[DATA FOR THE TASK Boundary: Start]
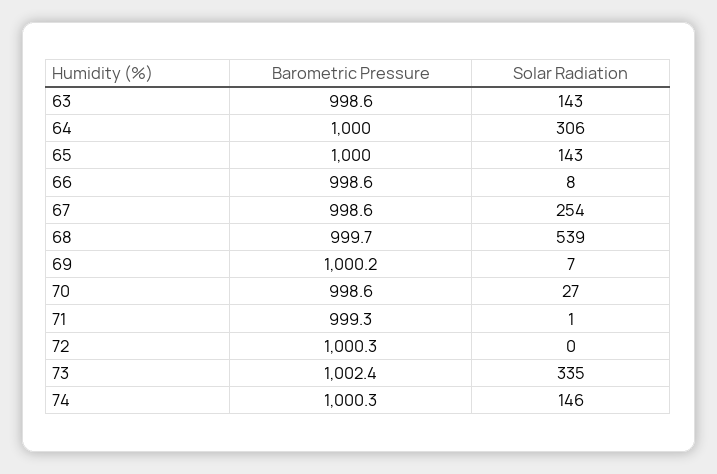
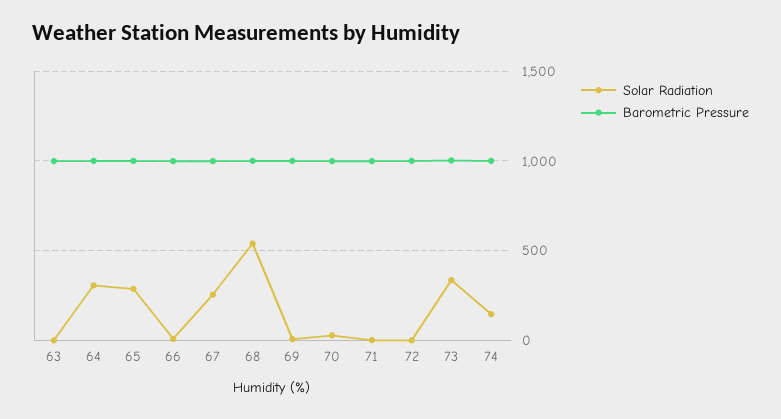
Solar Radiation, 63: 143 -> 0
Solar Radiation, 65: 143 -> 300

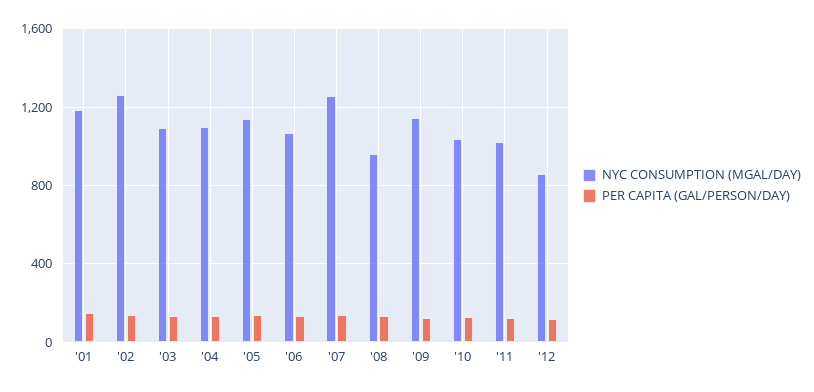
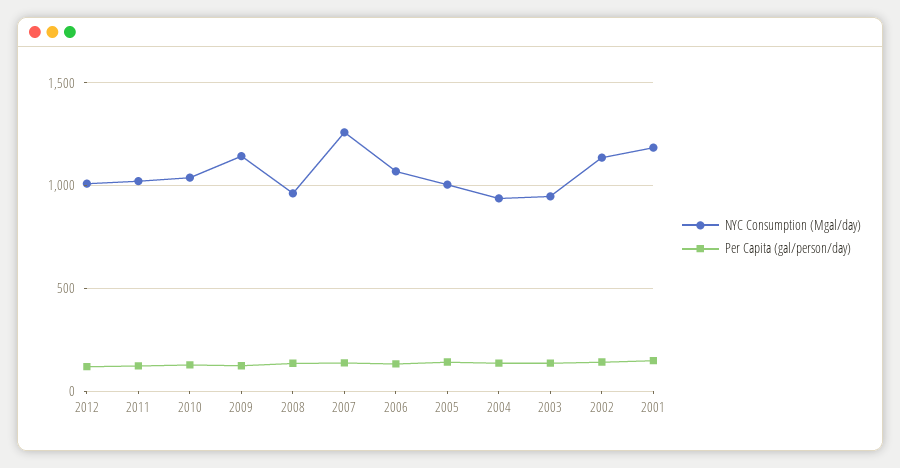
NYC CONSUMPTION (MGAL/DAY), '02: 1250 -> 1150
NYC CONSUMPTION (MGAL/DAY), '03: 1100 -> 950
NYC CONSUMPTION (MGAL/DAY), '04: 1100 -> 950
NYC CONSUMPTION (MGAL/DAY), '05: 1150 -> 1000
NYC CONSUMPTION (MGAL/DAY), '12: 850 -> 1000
[DATA FOR THE TASK Boundary: End]
[DATA FOR THE TASK Boundary: Start]
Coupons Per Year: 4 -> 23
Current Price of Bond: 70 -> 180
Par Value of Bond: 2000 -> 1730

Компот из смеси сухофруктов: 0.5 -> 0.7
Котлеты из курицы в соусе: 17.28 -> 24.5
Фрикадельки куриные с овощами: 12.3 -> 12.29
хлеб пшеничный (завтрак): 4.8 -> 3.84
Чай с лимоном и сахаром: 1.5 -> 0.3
[DATA FOR THE TASK Boundary: End]
[DATA FOR THE TASK Boundary: Start]
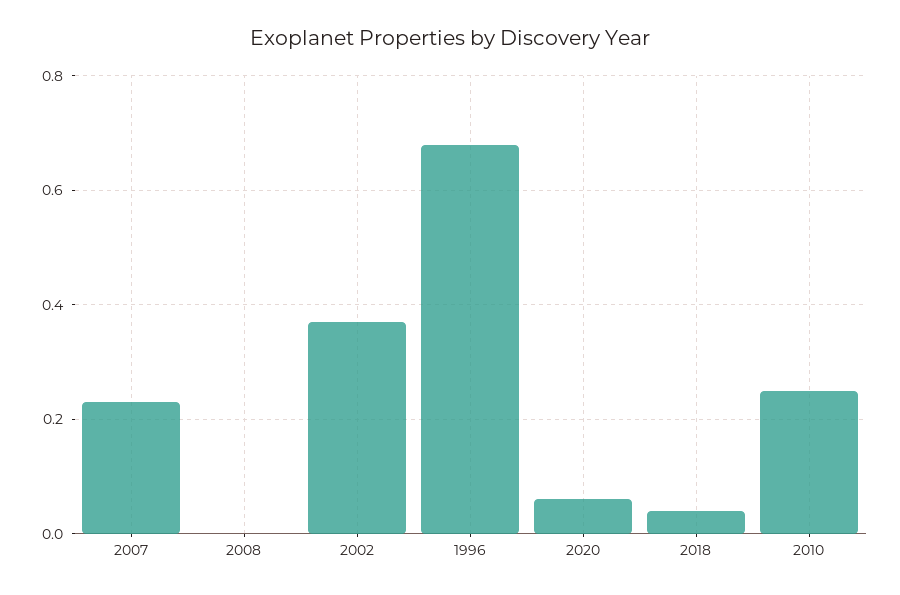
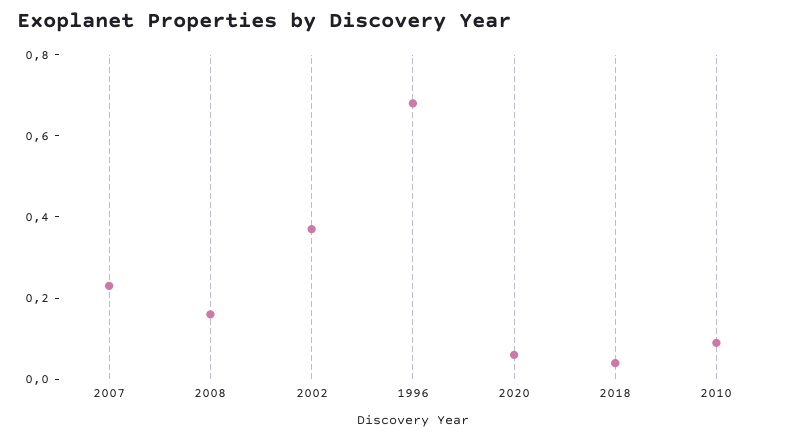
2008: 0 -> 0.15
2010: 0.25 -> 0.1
[DATA FOR THE TASK Boundary: End]
**ABOUT THIS TASK:**
Copy all lines of the preceding data that hold the word "MGAL".

**TASK RESPONSE:**
NYC CONSUMPTION (MGAL/DAY), '02: 1250 -> 1150
NYC CONSUMPTION (MGAL/DAY), '03: 1100 -> 950
NYC CONSUMPTION (MGAL/DAY), '04: 1100 -> 950
NYC CONSUMPTION (MGAL/DAY), '05: 1150 -> 1000
NYC CONSUMPTION (MGAL/DAY), '12: 850 -> 1000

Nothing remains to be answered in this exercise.